Skip to main content.
home | support | download

Back to List Archive

Re: pgswish - query swish-e index from PostgreSQL

From: Dobrica Pavlinusic <dpavlin(at)not-real.rot13.org>
Date: Sun Mar 06 2005 - 22:29:06 GMT
On Sun, Mar 06, 2005 at 08:55:43AM -0800, Bill Moseley wrote:
> On Sun, Mar 06, 2005 at 05:42:58AM -0800, Dobrica Pavlinusic wrote:
> > 
> > http://pgfoundry.org/projects/pgswish/

I knew that I had to write more documentation before announcing it :-)

> Cool. So the advantage is that you can use your existing code (that
> deals with results from a database) to do swish queries, correct?

Yes. Aside from that you can replace your like or ilike queries with
swish. Or order your results by swishrank.

> I assume you can do joins on the table?

Yes. That was primary motivation. Another was ability to do group by and
add aggregate functions on results.

> What's the idea/difference between pgswish and pgswish2?

pgswish returns fixed table and user can't choose which properties to
return. pgswish2 on the other hand will be able to return any property
from swish. However, there is a trade-off.

pgswish (if PostgreSQL query optimizer choose to do so) can fetch just
some results from swish-e. On the other hand, pgswish2 will always
fetch all results from swish-e to PostgreSQL. This is imposed by
SFRM_Materialize which is used.

Currently pgswish2 isn't functional. It's just a placeholder for snippet of
code which demonstrate how to return arbitrary row structure to PostgreSQL.

> > I'm interested about comments and success/failure stories if anybody is
> > interested in using this extension.
> 
> Out of curiosity, I was trying to understand the code:
> 
> Is the index opened on every SELECT or just the very first time a
> SELECT is issued?

Index is opened on every select query. One optimization that comes to
mind is pool of open indexes in PostgreSQL back-end process. However, it
dumps core on me often enough as-it, and I'm not for premature
optimizations. I also don't have any idea how to make shared memory space
(needed for such pool) in PostgreSQL back-end.

> Is there a way to get around having swish_handle, search,
> search_results, and sw_res global?  What happens if you wanted to
> search two indexes at the same time?  Or if you had a threaded
> application?

I suspect that they are global for given session. I might be wrong, but I
haven't found exact references to this topic. PostgreSQL forks new back-end
for my connection so my variables should be local to that connection.

> Should error_or_abort() return a value and then you SRF_RETURN_DONE()
> based on that?

You are absolutely right. I fixed that.

> Maybe there should be multiple function for the different objects:
> error_or_abort_(swish|search|results|result) calls -- I think you can
> get the SW_HANDLE from each type of object to check for errors.
> 
> I've never been that happy with how the C API works compared to the
> Perl xs code.  The perl code has the advantage that when variables go
> out of scope (like by calling die or returning up the stack) that the
> DESTROY methods will cascade cleaning up the parent objects.  If you
> abort when working with a result then you really need to call
> Free_Results_Object() followed by Free_Search_Object() and finally
> SwishClose() (if it was a critical error).

Source data >>
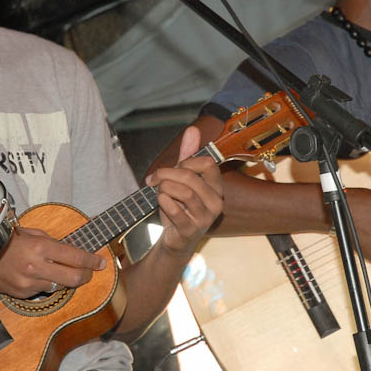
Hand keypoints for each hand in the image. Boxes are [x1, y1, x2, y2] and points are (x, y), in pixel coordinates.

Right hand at [0, 227, 106, 297]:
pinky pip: (43, 290)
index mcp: (40, 247)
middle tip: (90, 271)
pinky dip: (46, 284)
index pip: (76, 257)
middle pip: (74, 278)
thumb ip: (52, 243)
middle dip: (87, 275)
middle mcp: (36, 267)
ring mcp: (29, 282)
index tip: (101, 262)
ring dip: (66, 280)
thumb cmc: (6, 240)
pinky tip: (40, 275)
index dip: (92, 261)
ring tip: (63, 271)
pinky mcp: (22, 293)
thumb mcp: (31, 233)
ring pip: (60, 286)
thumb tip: (73, 252)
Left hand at [146, 126, 223, 255]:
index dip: (186, 161)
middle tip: (155, 180)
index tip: (173, 167)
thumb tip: (192, 129)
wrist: (174, 241)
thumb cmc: (180, 208)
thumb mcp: (183, 180)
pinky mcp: (191, 230)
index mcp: (216, 188)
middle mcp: (215, 203)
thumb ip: (187, 155)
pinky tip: (161, 204)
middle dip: (166, 174)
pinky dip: (162, 202)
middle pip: (190, 177)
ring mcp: (205, 218)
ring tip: (158, 193)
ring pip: (182, 192)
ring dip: (163, 189)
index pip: (207, 163)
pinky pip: (174, 209)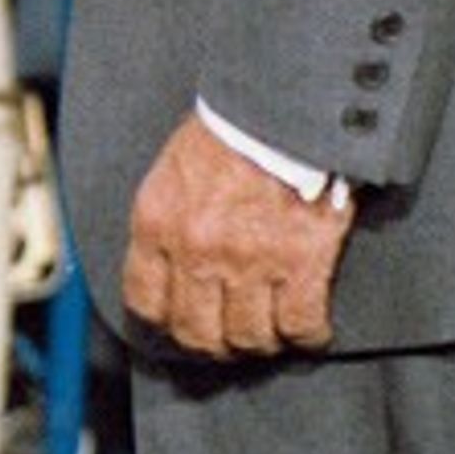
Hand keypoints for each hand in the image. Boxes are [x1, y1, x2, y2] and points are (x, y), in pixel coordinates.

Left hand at [122, 111, 354, 359]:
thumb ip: (165, 222)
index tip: (180, 322)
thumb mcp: (171, 173)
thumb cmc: (227, 132)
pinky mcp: (300, 262)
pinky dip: (307, 336)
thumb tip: (167, 266)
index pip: (145, 300)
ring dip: (260, 344)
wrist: (281, 108)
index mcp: (156, 223)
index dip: (165, 320)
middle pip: (196, 332)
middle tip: (228, 340)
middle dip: (212, 344)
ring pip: (249, 337)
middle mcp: (196, 250)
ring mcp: (249, 260)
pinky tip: (309, 332)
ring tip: (270, 335)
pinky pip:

Problem >> In the pgswish thread, when is the swish-e index opened? Draw only on the pgswish thread for your answers.

Reply >> On every select query.